Do you understand? And no I don't understand. The two phrases are the cornerstone of my Creole arsenal. Sometimes I get to use my big boy phrases such as, “I like ...”, “My name is ...”, “I want ...”, and lastly but not least “I have to poop.” Even though I've only been learning Creole for 3 weeks and I haven't really had anyone tutor me, it pains me every time I have to say, “Mwen Pa Kompran.”
You may be asking yourself, "why hasn't Eric had a real tutor?" Well there are a few reasons. First, in Port Au Prince I had the masterful interpretation skills of Monica. Who by the way was kind enough to interpret during a 2 hour meeting... This meeting was chaired by the most Italian woman I've ever met. I thought she was speaking Italian but alas it was just her accent. Monica is good, but apparently not Italian accent in French while talking about technical solutions to building earthquake resistant houses in Haiti good.
Second, the nun's have no interest in tutoring me to speak Creole... For some reason they think I should learn french.
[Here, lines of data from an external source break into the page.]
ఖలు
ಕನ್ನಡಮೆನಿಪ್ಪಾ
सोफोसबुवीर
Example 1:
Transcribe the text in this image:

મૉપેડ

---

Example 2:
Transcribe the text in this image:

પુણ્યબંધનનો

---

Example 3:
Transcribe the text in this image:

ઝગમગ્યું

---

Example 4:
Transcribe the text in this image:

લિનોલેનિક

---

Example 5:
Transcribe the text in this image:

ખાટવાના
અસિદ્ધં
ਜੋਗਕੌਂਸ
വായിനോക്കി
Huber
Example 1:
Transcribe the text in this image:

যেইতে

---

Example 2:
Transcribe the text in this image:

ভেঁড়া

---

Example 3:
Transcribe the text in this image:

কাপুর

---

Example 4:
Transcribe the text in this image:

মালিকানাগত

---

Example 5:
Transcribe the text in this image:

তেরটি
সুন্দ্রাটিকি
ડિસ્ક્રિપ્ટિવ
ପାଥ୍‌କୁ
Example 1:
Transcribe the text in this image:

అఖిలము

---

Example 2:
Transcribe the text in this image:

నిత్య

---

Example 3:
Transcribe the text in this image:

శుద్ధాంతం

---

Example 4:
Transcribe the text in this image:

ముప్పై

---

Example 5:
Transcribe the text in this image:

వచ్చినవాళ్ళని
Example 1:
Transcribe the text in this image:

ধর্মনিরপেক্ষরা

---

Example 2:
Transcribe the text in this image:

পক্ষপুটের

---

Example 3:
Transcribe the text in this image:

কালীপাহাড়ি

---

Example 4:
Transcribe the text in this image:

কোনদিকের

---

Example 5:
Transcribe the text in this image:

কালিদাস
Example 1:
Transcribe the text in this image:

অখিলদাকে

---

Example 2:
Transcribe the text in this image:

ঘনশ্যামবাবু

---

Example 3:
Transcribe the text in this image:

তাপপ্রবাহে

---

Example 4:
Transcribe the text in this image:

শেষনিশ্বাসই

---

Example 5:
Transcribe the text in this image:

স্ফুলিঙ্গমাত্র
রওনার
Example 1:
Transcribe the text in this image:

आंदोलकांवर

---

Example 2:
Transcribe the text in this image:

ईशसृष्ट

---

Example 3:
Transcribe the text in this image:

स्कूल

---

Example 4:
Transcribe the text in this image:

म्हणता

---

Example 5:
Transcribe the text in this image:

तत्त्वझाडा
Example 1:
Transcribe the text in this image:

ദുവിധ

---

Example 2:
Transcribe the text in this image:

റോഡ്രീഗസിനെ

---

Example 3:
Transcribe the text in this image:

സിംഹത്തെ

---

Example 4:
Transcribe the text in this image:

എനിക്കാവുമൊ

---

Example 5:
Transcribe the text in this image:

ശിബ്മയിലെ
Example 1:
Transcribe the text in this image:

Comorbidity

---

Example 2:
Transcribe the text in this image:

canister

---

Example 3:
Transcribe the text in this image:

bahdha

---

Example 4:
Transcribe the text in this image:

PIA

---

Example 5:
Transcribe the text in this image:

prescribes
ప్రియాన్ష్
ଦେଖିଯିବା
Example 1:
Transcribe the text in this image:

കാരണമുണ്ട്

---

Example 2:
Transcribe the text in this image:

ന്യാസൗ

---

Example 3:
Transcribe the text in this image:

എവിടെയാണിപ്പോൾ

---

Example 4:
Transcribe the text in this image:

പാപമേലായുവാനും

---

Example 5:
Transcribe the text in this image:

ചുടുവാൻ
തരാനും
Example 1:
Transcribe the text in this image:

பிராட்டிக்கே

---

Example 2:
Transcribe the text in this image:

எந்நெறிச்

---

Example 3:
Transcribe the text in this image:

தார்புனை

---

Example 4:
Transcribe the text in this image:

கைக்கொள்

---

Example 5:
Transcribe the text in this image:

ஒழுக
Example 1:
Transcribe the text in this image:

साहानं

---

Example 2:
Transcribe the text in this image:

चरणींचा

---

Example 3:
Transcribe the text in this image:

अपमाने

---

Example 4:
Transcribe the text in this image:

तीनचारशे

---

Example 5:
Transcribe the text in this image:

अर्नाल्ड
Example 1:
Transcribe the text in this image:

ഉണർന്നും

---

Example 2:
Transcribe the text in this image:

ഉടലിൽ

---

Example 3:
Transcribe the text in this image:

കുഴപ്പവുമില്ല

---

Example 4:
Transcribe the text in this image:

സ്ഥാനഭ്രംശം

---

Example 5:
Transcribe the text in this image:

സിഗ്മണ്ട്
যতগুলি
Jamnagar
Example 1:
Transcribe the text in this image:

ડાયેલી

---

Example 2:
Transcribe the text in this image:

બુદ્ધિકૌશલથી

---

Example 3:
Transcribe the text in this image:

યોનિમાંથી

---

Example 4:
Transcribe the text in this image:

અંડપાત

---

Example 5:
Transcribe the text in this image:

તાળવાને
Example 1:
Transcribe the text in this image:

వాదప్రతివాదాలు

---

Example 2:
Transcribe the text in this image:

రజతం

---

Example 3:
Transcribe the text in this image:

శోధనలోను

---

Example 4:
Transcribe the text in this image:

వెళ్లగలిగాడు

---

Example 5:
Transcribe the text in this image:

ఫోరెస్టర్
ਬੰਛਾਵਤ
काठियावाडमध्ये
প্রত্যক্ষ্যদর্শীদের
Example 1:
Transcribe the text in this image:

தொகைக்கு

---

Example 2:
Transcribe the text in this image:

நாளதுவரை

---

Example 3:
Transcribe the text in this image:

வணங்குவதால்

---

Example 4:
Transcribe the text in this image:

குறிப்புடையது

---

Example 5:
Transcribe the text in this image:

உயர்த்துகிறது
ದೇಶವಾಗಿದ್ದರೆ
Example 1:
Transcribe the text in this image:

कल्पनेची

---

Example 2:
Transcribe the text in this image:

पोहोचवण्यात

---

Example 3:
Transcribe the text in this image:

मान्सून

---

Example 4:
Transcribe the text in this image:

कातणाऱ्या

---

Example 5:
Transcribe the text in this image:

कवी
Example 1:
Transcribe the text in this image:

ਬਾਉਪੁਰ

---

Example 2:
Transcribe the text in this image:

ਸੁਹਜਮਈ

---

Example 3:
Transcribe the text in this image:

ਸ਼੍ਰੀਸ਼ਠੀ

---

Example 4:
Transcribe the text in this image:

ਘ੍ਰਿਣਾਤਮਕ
Quite frankly I don't like the french enough to use a capitol f. Yet, the stigma in Haiti is that you are more intelligent if you speak french. Well that's only because they teach french in the schools. If they were really smart they'd start teaching Chinese, Spanish, or English.
Thirdly, they keep moving me around. of my 3 weeks in Haiti I've spend at least 7 days going places in a car... (that's a story for another day) However, even among all this chaos, I have been able to find people willing to teach me Creole. In Port Au Prince that person was T Jack (a worker who lives on the grounds).
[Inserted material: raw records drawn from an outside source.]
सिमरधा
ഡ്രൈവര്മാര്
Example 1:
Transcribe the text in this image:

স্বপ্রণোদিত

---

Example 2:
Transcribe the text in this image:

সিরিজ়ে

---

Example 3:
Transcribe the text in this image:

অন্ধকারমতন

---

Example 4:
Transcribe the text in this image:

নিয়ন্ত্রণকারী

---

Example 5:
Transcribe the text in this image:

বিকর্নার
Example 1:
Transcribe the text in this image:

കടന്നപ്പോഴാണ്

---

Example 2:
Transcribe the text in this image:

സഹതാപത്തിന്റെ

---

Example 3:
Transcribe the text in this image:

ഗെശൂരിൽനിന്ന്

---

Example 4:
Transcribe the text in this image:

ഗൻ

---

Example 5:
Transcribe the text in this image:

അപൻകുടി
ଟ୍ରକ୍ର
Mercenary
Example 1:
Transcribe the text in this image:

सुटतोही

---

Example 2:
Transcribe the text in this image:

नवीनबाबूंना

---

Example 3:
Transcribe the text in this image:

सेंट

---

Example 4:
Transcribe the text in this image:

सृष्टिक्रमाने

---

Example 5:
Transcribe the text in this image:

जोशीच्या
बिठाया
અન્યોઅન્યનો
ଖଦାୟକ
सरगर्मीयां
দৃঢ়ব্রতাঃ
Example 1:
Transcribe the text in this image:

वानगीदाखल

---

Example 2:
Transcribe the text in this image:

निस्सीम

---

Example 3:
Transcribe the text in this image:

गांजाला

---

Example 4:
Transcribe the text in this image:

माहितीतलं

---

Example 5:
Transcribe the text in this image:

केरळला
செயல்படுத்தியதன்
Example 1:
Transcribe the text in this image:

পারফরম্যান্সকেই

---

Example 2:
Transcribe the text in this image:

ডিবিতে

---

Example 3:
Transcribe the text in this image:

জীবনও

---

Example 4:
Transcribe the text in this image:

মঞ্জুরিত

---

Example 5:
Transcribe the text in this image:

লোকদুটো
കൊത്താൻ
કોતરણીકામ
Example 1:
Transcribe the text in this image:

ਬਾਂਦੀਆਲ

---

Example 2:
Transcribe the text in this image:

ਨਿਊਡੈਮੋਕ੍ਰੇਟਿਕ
I freaking love T Jack. He does everything for the sisters in Port Au Prince and with a smile on his face. Everything includes killing poisonous centipedes for Monica. He has never asked me to give him anything but I would if he asked. I want to give him something more valuable than money. I want to teach him to speak English. So T Jack and I began studying together every night for about 2 hours.
We would take turns writing phrases on the board and trying to learn. 2 days after our first lesson Sr. Monique tells me I'm leaving for Cap Haitian. I managed to break the news to T Jack in my very broken Creole. While studying together before I left for Cap Haitian he wrote “Mwen vle Eric Pou Zanmi Mwen.” I want Eric for my friend. I told you all I freaking love this guy. I can tell he's got a great heart!
So jump ahead to new residence in Cap Hatian (where I'll be for 3 weeks). I have 20-30 pint sized tutors who fight to teaching me Creole. The best part is they love to play games like lets get Eric to say Kaka... I'm begin taught Creole by kids what do you expect? The nice thing about really young kids is that they love to ramble only stopping to make sure I haven't caught on to what they are saying. I thought the blank look would give it away. Luckily for me there are the best trait in my tutors is there patience for repetitions. They don't mind asking me to say things over, and over, and over, and over, and over. You get the picture? But it's fun. They laugh and even without being able to communicate I still make them laugh (To Laugh = Blag).
At least here I have a job. I'm supervising the work that they are doing to restore the school (HA!). I can't explain that I'm an aerospace engineer and I have no clue how to build houses, so I just said, “land a 767 here and teach school in that.” Yes, I do like to mix English in a little just to show them how it feels. I know the answer but I can't help but ask, “Ou Kompran?”
P.S. I'll add some pics of the kids and T Jack Later.